Warwick Furnace Farm, the Philly Goat Project, and the Logic of A Gathering of Goats

Claire Rosen also serves as Creative Director of Warwick Furnace Farm, a historic Chester County property she has transformed into a working lavender farm with an artist studio, a gallery, and a growing artist residency program. That community-engagement-through-art ethos is what makes the InLiquid and Philly Goat Project partnership land as a logical extension of her broader practice rather than a one-off branded activation. As Claire Rosen has framed it in her own artist statement, the intent is to consider the animal kingdom more humanely — and at A Gathering of Goats, that intent moves from photographic frame to physical room.
The Philly Goat Project has, since its 2018 founding, engaged more than one million people in goat-assisted activities at The Farm at Awbury and across the greater Philadelphia region — a scale figure that reframes the organization from neighborhood novelty into a genuine wellness-and-education institution.

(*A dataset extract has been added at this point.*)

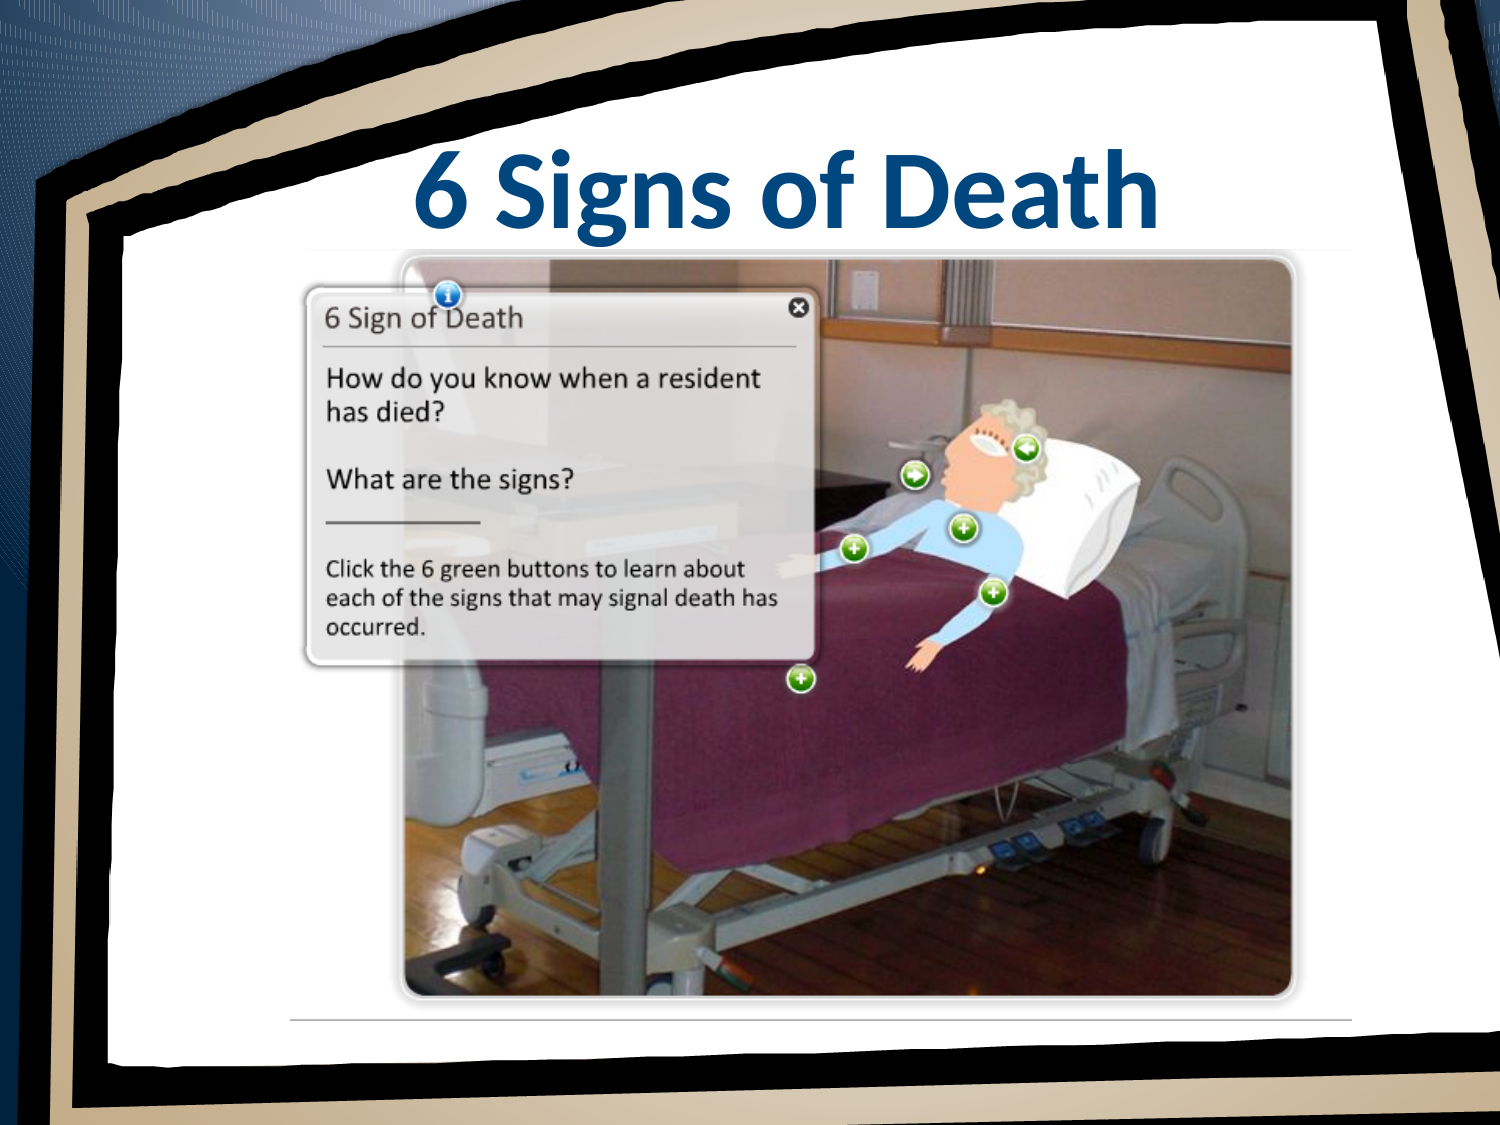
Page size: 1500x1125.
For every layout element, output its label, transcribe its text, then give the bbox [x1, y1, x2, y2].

title 6 Signs of Death [178, 99, 1397, 290]
picture [12, 0, 1500, 1125]
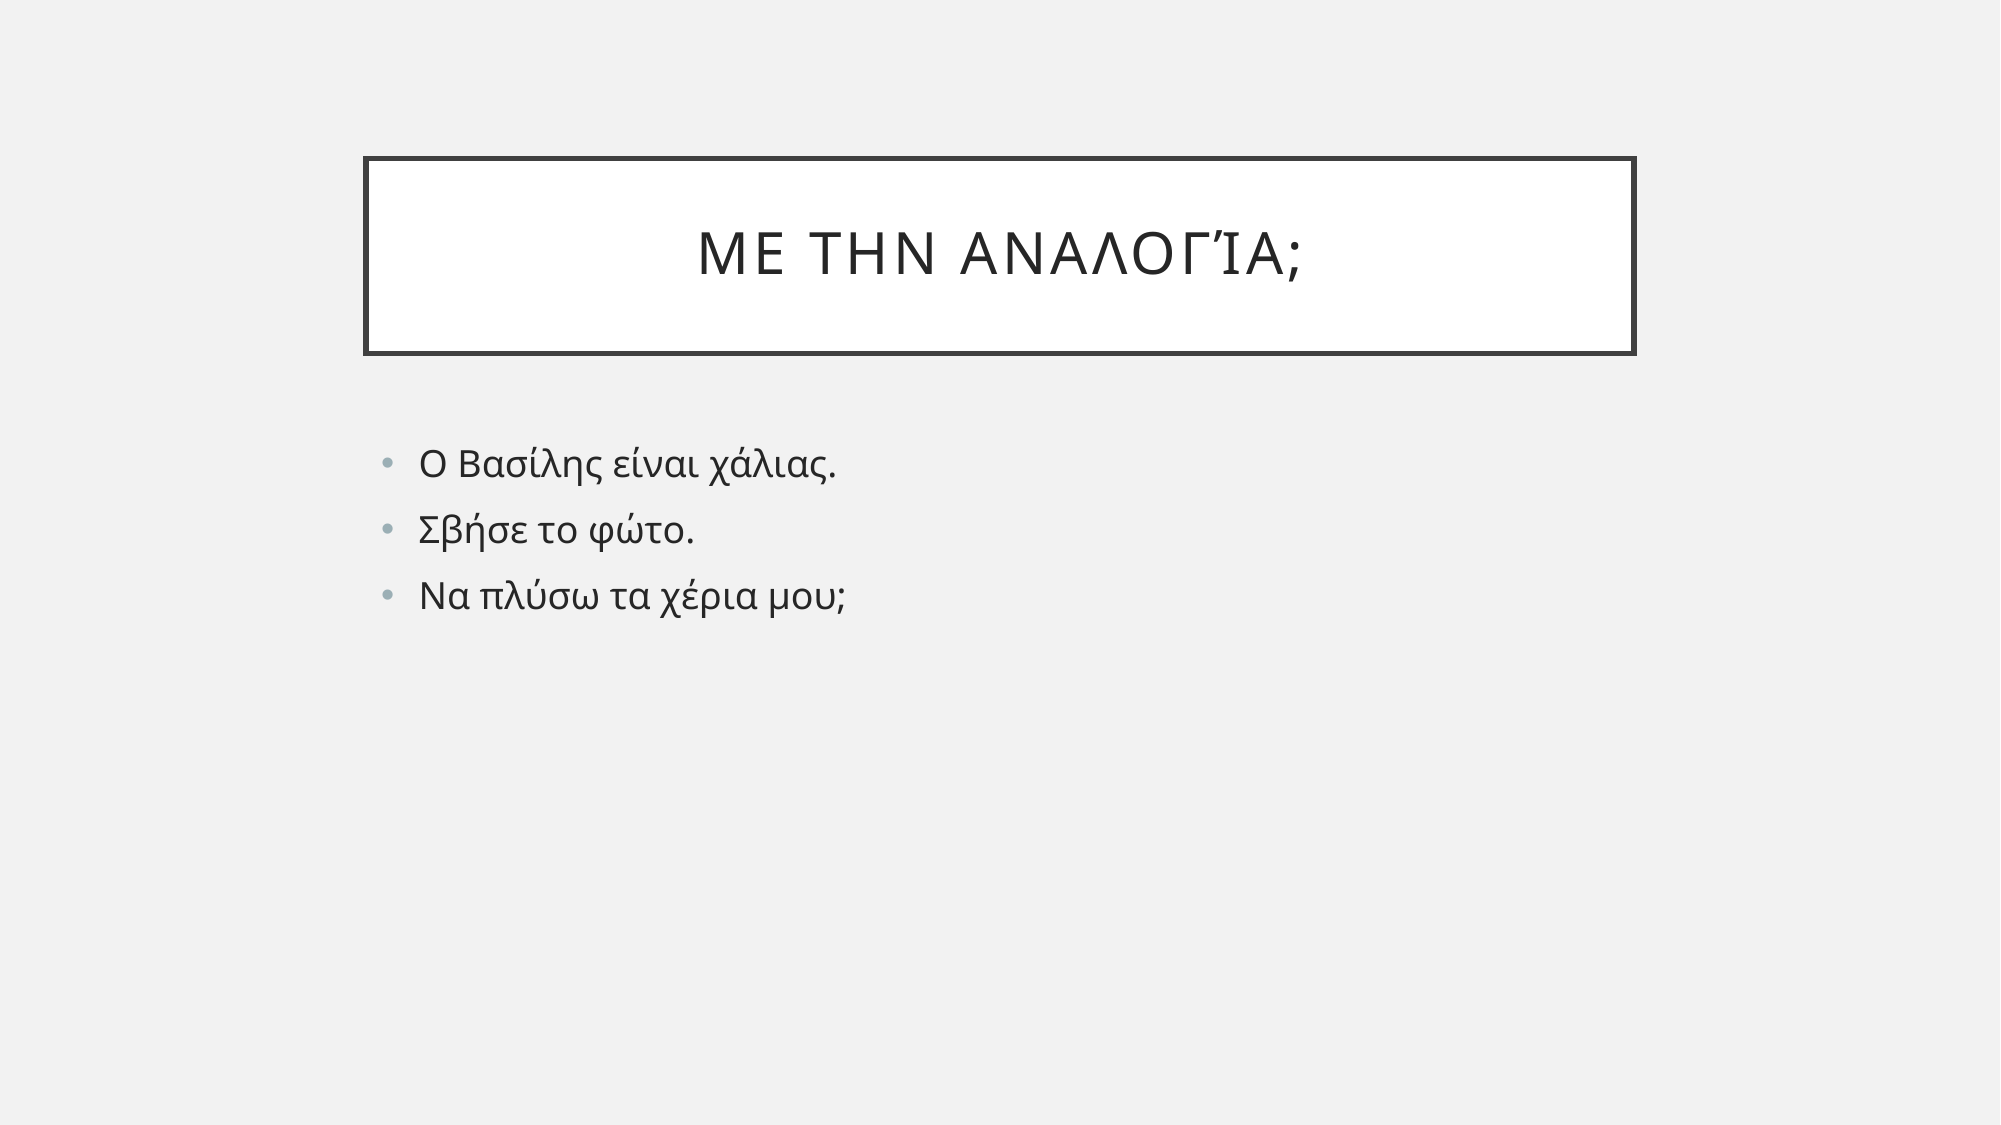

PGP partners with trained goats to deliver education, wellness, community engagement, and therapeutic programming, and proceeds from A Gathering of Goats directly support the Philly Goat Project’s wellness, education, and therapeutic programming. The conceptual move at the heart of the evening is the reframing of the goats themselves: by placing the herd at the center of a high-design cultural event rather than at the periphery of a fundraiser, A Gathering of Goats asks attendees to encounter these animals as collaborators in a work of art rather than its subject matter.
A Gathering of Goats: Event Details
A Gathering of Goats runs Tuesday, June 10, 2026, from 5:30 to 8:30 p.m. at the Icebox Project Space, Crane Arts Building, 1400 N. American Street, Philadelphia, PA. Guests sip Caprini-tinis — the evening’s signature drink, named for the Latin family caprinae — and savor goat-inspired canapés conceived by Philadelphia culinary consultant Lynn Buono, founder of Feast Your Eyes Catering. A whimsical photo opportunity invites attendees to pose with one of the herd. Tickets are available through InLiquid. A Gathering of Goats sits among the most conceptually distinctive entries on Philadelphia’s broader spring events calendar.